» Trecho da página
Jardim Selvagem

O Jardim Selvagem de Lygia Fagundes Telles faz parte do livro de contos Antes do baile verde, que foram escritos no período de 1949 a 1969.

Apesar do tempo decorrido, os temas abordados nas narrativas continuam atuais; a luta das mulheres pela sua libertação social, por exemplo. O conto foi escrito no ano de 1965 e abrange temáticas como a inversão dos papéis tradicionais de gênero no contexto familiar e a insatisfação no casamento, assuntos tidos como “tabus” numa época em que o modelo patriarcal dominava a sociedade.

O Jardim Selvagem tem como narradora a personagem Ducha, uma adolescente de cerca de quinze anos, que vive com sua tia Pombinha, uma mulher sem vaidades e totalmente devotada à família, em especial ao irmão caçula Ed, que ela ajudou a educar após a morte da mãe. Esse irmão casa-se repentinamente com Daniela, uma mulher da qual nada se sabe, que usa uma luva constantemente em apenas uma das mãos e que foge aos padrões de conduta da época, pois é emancipada e faz o que quer, sem se preocupar com a opinião alheia. Após alguns meses de casamento, Ed é acometido por uma súbita doença e acaba se suicidando. O leitor, através da visão da menina Ducha, é levado a se interrogar sobre a participação de Daniela nessa morte.

» Descrição da tarefa
Repita, sem nenhuma alteração, a passagem do texto sobre o conto Jardim Selvagem que vai de "Apesar do tempo" até "dominava a sociedade.". As entradas provêm de uma fonte distinta.

» Material de origem
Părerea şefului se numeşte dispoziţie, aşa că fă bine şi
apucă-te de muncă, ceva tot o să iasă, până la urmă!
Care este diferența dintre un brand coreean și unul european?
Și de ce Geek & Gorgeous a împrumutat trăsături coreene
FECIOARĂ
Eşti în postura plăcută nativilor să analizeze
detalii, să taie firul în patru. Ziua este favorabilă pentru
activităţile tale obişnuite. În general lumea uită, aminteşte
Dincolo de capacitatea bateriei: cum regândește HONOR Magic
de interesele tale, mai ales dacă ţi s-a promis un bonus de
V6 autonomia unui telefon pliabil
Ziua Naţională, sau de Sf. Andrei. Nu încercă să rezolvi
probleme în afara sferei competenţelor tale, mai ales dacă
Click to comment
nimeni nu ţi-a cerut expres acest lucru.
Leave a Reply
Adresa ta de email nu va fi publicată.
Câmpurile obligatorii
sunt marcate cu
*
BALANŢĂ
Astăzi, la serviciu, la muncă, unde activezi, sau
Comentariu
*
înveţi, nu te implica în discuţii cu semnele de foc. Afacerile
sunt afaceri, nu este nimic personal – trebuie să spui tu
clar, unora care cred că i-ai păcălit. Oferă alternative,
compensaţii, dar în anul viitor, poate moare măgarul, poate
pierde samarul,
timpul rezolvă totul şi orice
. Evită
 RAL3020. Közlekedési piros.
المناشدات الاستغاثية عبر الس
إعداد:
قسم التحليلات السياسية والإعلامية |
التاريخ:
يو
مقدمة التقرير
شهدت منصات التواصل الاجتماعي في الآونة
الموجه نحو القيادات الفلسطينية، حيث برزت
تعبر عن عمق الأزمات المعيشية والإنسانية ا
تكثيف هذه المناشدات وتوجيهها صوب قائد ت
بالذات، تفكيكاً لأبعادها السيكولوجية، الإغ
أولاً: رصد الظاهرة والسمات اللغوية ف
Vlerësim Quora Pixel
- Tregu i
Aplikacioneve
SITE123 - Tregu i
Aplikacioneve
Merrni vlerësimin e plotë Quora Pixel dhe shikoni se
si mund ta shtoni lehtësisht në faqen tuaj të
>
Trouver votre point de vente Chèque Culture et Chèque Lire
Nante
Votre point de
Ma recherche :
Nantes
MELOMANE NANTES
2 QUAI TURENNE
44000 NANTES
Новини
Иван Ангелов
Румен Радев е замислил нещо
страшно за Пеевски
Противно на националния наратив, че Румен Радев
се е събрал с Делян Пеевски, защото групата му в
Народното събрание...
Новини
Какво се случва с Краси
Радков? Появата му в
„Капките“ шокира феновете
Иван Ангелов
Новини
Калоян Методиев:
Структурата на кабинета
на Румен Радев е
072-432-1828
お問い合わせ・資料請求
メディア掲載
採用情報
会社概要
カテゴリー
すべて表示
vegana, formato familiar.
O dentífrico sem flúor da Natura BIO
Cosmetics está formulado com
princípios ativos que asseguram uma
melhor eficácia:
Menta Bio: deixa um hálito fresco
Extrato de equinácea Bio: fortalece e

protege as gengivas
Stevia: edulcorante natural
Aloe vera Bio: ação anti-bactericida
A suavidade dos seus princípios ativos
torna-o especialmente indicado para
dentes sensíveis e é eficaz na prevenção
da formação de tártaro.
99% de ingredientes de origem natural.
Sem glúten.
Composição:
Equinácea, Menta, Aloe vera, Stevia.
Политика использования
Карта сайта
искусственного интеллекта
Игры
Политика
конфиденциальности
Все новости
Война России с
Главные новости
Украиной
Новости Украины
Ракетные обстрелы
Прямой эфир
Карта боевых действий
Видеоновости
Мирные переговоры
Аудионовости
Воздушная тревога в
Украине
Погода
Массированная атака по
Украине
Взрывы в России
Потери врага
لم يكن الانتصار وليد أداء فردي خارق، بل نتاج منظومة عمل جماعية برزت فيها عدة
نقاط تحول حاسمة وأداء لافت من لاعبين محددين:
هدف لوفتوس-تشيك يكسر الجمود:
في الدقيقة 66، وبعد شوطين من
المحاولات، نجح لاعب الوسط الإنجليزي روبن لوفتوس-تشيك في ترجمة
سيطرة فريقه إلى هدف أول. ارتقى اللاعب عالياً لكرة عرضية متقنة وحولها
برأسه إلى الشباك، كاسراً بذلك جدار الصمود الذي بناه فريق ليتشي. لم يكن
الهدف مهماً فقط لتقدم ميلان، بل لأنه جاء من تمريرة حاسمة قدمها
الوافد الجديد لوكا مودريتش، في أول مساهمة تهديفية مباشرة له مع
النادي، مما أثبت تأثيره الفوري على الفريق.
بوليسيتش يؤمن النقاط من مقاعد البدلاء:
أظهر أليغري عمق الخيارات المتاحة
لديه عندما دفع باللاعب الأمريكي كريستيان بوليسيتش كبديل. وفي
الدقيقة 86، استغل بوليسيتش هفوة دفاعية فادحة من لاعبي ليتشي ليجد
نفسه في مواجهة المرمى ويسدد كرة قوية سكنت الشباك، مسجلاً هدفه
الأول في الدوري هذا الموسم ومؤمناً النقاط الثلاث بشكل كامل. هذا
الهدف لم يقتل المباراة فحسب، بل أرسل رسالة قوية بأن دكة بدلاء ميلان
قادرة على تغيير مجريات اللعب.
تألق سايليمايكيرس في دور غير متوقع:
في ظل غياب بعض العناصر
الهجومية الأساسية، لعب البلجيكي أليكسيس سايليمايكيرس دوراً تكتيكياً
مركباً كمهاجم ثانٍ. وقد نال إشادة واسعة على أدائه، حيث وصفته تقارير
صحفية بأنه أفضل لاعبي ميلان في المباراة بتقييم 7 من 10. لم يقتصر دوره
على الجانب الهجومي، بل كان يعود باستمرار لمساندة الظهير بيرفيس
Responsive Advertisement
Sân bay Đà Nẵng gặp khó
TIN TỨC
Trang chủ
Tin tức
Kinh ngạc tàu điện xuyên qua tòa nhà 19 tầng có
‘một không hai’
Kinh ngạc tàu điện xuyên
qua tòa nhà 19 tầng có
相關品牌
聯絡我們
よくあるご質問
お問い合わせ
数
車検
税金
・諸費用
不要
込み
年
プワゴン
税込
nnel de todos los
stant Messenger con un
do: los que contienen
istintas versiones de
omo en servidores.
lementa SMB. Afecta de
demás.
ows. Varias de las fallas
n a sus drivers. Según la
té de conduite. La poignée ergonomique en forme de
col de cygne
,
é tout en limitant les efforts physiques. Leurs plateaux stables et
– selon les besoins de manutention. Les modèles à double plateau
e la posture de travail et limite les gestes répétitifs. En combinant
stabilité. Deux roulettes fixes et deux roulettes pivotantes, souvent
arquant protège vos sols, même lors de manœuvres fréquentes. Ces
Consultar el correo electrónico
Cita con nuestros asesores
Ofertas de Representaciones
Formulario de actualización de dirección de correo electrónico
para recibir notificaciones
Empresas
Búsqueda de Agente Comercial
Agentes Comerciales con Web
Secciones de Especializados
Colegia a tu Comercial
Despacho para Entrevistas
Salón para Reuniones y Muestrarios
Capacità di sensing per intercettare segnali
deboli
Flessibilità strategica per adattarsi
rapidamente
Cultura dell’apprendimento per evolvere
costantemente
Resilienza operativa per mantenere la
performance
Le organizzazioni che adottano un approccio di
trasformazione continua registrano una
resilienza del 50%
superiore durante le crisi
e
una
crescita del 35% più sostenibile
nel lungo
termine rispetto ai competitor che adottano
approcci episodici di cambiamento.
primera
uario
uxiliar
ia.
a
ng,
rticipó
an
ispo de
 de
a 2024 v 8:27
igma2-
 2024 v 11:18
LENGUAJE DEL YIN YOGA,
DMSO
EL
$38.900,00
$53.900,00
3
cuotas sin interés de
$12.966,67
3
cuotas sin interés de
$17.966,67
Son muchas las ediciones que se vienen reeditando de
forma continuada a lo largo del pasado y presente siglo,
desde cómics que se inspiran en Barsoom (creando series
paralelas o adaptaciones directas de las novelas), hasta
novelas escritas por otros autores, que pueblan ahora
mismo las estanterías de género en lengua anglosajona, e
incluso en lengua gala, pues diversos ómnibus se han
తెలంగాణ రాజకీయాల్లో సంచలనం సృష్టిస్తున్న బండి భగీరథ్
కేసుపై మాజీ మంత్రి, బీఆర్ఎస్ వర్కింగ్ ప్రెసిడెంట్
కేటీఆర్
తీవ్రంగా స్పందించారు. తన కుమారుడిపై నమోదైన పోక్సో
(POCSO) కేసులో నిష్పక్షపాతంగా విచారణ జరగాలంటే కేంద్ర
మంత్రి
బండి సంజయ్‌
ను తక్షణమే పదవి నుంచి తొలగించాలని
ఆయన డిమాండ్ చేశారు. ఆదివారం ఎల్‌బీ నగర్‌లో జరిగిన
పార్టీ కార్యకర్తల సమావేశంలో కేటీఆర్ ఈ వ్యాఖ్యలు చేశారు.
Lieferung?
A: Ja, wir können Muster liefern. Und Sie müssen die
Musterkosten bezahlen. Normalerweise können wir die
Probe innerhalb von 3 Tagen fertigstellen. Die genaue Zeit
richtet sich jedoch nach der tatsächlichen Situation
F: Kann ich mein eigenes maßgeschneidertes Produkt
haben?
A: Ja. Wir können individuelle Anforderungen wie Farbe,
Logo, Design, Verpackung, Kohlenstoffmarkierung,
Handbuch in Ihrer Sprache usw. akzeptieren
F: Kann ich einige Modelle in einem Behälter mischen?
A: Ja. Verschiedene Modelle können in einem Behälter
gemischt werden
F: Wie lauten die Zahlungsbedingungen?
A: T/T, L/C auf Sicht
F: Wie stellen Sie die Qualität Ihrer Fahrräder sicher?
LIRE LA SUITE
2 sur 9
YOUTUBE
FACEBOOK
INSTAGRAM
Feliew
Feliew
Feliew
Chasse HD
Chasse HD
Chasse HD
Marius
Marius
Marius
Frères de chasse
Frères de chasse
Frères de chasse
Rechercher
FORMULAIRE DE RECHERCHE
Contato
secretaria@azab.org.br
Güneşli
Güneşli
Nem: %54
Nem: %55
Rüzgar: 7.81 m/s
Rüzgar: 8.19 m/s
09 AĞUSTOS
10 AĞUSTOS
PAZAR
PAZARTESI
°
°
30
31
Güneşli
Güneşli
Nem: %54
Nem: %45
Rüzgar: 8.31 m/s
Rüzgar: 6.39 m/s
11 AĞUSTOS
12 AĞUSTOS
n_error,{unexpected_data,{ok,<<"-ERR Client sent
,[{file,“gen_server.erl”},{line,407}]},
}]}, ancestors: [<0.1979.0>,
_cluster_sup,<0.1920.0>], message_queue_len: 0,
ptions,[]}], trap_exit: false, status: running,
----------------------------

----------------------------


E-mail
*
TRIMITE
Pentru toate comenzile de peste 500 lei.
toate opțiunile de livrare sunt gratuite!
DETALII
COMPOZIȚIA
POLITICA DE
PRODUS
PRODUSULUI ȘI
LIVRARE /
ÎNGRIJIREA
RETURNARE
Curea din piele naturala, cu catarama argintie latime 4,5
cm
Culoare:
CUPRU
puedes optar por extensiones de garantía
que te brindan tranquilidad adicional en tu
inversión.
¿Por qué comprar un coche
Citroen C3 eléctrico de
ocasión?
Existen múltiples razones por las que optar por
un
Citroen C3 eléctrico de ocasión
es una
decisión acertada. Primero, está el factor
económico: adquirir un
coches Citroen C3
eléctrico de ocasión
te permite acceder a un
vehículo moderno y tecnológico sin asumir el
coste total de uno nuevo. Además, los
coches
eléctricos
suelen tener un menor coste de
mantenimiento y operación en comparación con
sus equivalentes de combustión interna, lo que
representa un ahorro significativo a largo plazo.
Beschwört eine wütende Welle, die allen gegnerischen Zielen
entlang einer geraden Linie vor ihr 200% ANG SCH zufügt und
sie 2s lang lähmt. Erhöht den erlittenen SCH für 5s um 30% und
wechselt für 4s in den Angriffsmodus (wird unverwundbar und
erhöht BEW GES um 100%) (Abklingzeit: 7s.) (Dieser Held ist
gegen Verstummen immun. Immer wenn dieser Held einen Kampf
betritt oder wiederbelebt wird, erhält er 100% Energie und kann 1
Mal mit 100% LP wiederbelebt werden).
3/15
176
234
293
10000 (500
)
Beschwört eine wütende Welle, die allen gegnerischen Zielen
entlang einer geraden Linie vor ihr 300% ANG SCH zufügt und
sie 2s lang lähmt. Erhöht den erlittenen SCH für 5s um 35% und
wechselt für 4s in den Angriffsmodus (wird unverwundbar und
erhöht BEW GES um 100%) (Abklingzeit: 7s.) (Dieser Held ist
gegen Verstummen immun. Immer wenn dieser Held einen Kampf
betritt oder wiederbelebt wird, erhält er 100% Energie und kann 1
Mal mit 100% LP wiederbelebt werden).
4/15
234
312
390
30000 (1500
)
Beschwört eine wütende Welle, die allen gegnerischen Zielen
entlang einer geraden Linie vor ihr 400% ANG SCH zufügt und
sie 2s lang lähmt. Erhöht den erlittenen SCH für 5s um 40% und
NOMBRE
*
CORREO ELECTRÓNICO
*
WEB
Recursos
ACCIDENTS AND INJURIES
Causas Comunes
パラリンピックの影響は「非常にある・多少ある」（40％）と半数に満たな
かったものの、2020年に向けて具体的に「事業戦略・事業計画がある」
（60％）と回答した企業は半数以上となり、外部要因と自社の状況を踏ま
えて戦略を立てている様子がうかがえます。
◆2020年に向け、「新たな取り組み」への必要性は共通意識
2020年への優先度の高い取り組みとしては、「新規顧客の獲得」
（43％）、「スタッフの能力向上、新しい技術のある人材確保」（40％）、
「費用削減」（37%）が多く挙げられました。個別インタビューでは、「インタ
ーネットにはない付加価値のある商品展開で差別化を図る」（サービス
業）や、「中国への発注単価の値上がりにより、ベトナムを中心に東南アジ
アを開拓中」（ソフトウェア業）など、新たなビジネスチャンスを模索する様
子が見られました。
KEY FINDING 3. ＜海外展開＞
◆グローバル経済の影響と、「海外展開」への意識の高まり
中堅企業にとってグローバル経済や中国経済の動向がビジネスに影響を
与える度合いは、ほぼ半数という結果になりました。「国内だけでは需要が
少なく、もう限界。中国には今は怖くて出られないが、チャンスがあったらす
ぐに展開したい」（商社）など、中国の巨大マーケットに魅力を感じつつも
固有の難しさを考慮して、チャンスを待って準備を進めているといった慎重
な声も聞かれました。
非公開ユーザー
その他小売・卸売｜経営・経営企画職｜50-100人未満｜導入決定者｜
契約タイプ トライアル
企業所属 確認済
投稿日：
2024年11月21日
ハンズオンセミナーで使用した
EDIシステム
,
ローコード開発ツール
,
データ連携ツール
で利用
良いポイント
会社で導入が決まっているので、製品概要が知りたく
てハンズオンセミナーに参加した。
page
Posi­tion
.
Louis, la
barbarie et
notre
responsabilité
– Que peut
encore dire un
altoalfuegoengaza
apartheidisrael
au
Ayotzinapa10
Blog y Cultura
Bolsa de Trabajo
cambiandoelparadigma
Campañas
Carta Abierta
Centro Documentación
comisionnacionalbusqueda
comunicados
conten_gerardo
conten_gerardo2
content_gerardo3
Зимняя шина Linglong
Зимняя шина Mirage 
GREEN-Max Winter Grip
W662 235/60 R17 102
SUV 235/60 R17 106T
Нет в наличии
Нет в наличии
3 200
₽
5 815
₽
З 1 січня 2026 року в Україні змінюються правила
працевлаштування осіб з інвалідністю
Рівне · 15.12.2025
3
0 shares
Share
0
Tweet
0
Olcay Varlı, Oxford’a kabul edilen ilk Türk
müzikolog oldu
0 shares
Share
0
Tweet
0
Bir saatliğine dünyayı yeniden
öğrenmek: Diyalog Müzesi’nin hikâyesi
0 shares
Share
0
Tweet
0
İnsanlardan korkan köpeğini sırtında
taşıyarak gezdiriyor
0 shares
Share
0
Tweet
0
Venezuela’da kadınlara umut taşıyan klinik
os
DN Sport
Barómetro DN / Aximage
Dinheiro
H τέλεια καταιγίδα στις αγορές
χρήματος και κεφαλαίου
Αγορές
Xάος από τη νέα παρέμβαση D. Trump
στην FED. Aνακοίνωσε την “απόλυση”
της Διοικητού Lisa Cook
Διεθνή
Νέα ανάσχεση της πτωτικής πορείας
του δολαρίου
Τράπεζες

» Resultado da tarefa
Apesar do tempo decorrido, os temas abordados nas narrativas continuam atuais; a luta das mulheres pela sua libertação social, por exemplo. O conto foi escrito no ano de 1965 e abrange temáticas como a inversão dos papéis tradicionais de gênero no contexto familiar e a insatisfação no casamento, assuntos tidos como “tabus” numa época em que o modelo patriarcal dominava a sociedade.